It’s now over four months since Gordon Brown resigned as Labour’s leader. Now the lengthy and complex contest to replace him is close to its conclusion, as the party will announce its new leader on Saturday.
Voting has closed, leaving the five candidates to wait anxiously until the results are declared at Labour’s conference. For Andy Burnham, Ed Balls and Diane Abbot it will all be about a strong showing rather than a victory.
But for the Miliband brothers it will be very different. Both David and Ed know that one of them will take home the prize and the opportunity to lead the party against the coalition government.
The contest is being run under the Alternative Vote system and party insiders say that the final result is too close to call. There are three separate parts to Labour’s electoral college, with individual party members, trade unionists and MPs & MEPs all having a voice.
It is expected that David Miliband will be ahead after the first preferences of voters are counted. But he is extremely unlikely to achieve the 50% + 1 required for an outright victory. That means the second preferences of the three outsiders come into play, and it is here that Ed Miliband hopes to catch up with his older brother.
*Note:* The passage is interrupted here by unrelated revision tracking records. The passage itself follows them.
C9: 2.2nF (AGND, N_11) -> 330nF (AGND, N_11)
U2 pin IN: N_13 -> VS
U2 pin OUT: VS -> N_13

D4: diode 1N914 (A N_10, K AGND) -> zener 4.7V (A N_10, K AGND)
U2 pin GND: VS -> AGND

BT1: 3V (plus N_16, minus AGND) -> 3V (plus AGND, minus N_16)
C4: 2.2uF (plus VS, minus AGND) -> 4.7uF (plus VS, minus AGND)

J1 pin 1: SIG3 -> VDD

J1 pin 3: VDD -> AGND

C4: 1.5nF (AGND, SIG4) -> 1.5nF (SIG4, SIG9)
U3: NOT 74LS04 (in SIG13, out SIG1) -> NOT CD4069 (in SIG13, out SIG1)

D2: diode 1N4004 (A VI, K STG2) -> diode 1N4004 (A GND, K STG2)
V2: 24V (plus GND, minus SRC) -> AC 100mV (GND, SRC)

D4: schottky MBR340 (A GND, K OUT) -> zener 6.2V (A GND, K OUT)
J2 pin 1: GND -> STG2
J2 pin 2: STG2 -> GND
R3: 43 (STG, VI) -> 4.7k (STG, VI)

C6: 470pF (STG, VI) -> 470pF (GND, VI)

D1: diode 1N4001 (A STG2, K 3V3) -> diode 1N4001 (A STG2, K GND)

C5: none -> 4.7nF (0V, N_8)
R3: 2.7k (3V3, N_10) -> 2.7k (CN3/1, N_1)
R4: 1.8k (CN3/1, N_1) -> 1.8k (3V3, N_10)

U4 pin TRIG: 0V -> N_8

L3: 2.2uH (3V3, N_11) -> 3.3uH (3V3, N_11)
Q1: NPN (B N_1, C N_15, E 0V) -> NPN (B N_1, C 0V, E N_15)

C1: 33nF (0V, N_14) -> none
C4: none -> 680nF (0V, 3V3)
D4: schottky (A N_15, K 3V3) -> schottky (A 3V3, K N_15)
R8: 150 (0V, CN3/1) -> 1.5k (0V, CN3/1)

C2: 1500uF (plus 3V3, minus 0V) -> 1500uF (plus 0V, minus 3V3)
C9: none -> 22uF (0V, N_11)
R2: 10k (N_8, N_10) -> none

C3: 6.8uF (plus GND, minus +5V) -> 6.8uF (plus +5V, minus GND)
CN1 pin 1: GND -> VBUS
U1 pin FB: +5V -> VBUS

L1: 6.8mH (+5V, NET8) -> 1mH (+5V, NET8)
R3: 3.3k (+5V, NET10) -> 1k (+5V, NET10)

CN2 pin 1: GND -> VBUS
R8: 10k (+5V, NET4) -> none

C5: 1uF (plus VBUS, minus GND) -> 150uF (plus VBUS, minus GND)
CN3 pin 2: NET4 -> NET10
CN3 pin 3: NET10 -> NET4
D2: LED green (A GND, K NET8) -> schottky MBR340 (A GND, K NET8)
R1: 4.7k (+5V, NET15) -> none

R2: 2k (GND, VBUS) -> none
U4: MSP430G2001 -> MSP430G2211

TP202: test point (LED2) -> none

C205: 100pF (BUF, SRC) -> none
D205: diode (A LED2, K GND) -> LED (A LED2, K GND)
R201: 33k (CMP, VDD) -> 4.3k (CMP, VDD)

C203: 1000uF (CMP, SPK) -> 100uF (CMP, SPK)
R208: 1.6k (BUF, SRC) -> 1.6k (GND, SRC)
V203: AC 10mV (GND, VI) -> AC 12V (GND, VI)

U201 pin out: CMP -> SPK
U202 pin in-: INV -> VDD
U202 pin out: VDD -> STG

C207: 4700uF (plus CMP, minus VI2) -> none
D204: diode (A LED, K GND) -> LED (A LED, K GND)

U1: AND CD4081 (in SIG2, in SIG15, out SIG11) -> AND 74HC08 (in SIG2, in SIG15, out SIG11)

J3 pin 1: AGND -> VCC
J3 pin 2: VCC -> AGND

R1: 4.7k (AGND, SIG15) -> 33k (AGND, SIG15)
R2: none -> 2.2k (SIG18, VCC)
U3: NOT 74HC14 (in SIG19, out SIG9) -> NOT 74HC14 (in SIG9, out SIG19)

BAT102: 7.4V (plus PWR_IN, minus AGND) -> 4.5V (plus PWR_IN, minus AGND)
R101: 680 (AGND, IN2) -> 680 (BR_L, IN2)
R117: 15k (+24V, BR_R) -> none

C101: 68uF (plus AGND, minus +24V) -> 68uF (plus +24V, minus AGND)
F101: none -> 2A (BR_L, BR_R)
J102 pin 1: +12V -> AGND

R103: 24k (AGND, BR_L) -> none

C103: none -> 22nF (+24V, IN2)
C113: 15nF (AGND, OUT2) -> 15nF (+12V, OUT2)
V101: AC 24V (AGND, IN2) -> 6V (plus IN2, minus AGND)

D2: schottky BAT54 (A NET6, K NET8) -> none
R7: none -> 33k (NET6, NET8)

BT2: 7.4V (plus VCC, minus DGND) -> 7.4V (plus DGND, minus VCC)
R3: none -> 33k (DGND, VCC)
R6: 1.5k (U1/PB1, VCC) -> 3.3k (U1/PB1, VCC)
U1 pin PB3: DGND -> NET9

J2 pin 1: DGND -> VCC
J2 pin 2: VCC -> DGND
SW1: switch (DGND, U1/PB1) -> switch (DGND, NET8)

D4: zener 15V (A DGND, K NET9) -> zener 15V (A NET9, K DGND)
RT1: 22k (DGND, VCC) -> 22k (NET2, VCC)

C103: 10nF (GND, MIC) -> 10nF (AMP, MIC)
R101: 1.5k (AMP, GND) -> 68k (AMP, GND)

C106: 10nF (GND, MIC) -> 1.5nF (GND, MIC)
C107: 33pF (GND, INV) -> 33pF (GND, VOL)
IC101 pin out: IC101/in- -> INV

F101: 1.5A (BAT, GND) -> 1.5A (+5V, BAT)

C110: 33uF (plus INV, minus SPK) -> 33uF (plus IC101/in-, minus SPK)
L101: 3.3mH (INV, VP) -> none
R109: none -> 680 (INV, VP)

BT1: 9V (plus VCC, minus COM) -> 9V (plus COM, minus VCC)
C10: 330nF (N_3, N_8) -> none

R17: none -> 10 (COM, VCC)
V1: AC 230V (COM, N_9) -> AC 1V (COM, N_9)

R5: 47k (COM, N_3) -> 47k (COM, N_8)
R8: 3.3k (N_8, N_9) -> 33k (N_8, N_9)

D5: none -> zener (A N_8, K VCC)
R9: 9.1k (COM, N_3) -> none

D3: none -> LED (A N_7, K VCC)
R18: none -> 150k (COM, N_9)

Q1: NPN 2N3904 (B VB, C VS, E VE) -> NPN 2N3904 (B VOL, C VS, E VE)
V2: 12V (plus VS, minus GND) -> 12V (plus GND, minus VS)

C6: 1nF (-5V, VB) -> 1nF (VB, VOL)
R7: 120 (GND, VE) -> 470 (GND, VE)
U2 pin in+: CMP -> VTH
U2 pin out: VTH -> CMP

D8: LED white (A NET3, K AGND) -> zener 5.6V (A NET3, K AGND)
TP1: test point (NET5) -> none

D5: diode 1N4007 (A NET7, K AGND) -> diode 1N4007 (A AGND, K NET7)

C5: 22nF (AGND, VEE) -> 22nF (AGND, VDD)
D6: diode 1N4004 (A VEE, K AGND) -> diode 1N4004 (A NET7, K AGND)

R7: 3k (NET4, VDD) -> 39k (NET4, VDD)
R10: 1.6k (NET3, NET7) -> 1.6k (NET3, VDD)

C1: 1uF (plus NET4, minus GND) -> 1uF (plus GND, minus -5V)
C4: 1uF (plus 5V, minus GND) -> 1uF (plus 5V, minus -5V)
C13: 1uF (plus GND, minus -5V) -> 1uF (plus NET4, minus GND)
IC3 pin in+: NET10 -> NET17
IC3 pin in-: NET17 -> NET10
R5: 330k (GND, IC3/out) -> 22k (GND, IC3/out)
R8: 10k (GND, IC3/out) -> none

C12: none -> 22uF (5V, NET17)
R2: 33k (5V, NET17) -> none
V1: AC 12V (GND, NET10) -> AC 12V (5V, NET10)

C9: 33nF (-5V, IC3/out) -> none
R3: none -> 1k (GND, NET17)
The younger Miliband is expected to poll strongly in the union section where he has the endorsement of the big unions. There is talk in Conservative circles of a move to label him as Red Ed, a man in hock to the union barons.
Ed may be slightly to the left of David, but to call him a left winger stretches credibility. He is hardly Red Ken, is he?
The new leader will take over a party that is in surprisingly good shape after its election defeat. This contest has not featured the type of internal warfare that Labour used to do so well, although that might be because the political differences between the two leading candidates are so slight, as well as the obvious family ties.
The opinion polls consistently show Labour just behind the Tories with the Lib Dems trailing badly. A new leader should gain an immediate poll boost and when the full extent of the government’s public spending cuts are announced next month, the opposition can expect to gain further support
Harriet Harman has led the party well over the past few months, exceeding my expectations, as she put in consistently strong performances against messrs Cameron and Clegg. She can expect a senior post in the new Shadow Cabinet as a reward for her efforts, regardless of who the new leader might be.
Whichever Miliband does secure the leader’s position will have the authority to make the changes necessary to ensure Labour is electable once more. Opposing the government will be the easy part, given the economic position and the unpopular nature of some of its policies.
But he will also have to make the party appeal to its core support once more. New Labour’s spin and middle class values were rejected by voters in May. The incoming leader must set out policies that will tackle the problems that the country faces in a way that reconnects with traditional Labour voters.
The immediate role of Saturday’s victor will be Leader of the Opposition. But whichever of the brothers comes out on top will be looking into the future and the possibility of a different title: Prime Minister.